### READING TEXT:
»»
After leaving in 1945, Japan had killed over 14 million people during their occupation of China. In Europe, Hitler’s Nazis exterminated over 6 million Jews throughout Europe. Discussing what is just, in terms of warfare, is a convoluted endeavor. Discussing necessity is a simpler matter. The U.S. had to strike the Japanese hard enough to make it hurt. The Japanese are a proud people who do not give up easily. The bombings of Hiroshima and Nagasaki were ghastly acts, but they had to be done to save masses of American, Chinese, and Japanese lives down the line.

U.S. President Barack Obama hugs Shigeaki Mori, an atomic bomb survivor, in Hiroshima, Japan on Friday, May 27, 2016.


Americans Souring on 1945 Bombings

Americans’ views on this matter have changed rapidly over the past decade. Looking at the chart below, you’ll see that in 1995, almost 60% of Americans approved of using the atomic bomb on Japan in 1945. The number remained pretty steady at 57% as recently as a July 2005 Gallup poll. However, in CBS’ most recent poll released this month, Americans are now split on the decision to bomb Japan, with 43% approving and 44% disapproving.
««
### RECORD SET:
»»
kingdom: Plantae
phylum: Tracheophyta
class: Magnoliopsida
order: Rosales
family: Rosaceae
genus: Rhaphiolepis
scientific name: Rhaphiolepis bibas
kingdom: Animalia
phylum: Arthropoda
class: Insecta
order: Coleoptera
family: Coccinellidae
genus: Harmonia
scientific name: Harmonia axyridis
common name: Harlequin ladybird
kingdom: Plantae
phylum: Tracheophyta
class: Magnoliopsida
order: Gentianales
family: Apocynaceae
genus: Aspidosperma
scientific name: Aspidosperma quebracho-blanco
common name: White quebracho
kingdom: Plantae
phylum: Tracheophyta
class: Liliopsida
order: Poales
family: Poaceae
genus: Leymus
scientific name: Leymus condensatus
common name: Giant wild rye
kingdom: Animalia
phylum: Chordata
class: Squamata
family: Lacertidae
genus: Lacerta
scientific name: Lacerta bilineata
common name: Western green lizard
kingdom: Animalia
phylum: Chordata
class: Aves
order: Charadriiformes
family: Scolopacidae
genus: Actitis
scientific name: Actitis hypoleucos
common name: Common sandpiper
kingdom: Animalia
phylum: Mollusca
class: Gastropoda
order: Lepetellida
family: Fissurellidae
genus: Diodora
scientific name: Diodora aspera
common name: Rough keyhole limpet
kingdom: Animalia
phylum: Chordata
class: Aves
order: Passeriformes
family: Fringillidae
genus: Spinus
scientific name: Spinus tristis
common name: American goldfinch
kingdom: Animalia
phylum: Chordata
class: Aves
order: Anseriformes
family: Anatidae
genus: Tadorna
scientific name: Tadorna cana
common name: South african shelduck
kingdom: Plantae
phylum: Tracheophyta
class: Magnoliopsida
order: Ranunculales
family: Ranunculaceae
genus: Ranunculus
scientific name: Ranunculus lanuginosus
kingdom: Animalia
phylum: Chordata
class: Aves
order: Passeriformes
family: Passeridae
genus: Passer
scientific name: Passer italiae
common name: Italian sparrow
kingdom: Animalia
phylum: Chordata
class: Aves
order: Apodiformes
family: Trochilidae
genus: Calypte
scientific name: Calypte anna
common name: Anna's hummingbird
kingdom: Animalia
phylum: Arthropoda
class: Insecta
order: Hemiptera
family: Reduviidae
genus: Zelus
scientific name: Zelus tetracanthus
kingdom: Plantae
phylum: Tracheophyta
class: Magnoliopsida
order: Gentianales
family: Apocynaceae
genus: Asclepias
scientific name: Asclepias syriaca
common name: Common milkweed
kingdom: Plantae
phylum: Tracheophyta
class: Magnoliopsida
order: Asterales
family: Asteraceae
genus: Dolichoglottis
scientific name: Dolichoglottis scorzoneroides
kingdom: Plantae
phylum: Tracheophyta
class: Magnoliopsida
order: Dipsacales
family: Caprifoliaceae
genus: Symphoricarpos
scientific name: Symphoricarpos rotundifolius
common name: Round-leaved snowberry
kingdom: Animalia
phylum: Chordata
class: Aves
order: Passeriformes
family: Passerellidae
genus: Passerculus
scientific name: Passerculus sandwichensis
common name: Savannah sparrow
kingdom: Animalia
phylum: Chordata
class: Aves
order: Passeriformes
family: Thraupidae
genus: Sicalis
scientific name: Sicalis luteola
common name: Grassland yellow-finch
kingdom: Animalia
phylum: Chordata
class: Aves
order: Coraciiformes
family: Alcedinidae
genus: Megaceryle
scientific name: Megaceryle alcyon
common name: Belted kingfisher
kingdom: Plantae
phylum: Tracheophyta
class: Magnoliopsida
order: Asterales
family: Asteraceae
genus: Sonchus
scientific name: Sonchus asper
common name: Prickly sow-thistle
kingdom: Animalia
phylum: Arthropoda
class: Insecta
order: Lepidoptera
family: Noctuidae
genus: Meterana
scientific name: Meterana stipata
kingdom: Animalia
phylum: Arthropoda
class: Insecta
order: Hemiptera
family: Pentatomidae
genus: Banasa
««
### SHORT PROBLEM 1:
In the text on the 1945 bombings:
(a) How many Jews did Hitler's Nazis exterminate throughout Europe?
(b) Whom did Barack Obama hug in Hiroshima?
(c) What share of Americans disapproved of the decision to bomb Japan in the latest CBS poll?
### SHORT PROBLEM 2:
Alter the text on the 1945 bombings by copying everything from "After leaving in" down to "May 27, 2016.", with "ghastly" changed to "horrific".
These records have no connection to the text on the 1945 bombings.

### REPLY 1:
(a) Over 6 million.
(b) Shigeaki Mori, an atomic bomb survivor.
(c) 44%.

### REPLY 2:
After leaving in 1945, Japan had killed over 14 million people during their occupation of China. In Europe, Hitler’s Nazis exterminated over 6 million Jews throughout Europe. Discussing what is just, in terms of warfare, is a convoluted endeavor. Discussing necessity is a simpler matter. The U.S. had to strike the Japanese hard enough to make it hurt. The Japanese are a proud people who do not give up easily. The bombings of Hiroshima and Nagasaki were horrific acts, but they had to be done to save masses of American, Chinese, and Japanese lives down the line.

U.S. President Barack Obama hugs Shigeaki Mori, an atomic bomb survivor, in Hiroshima, Japan on Friday, May 27, 2016.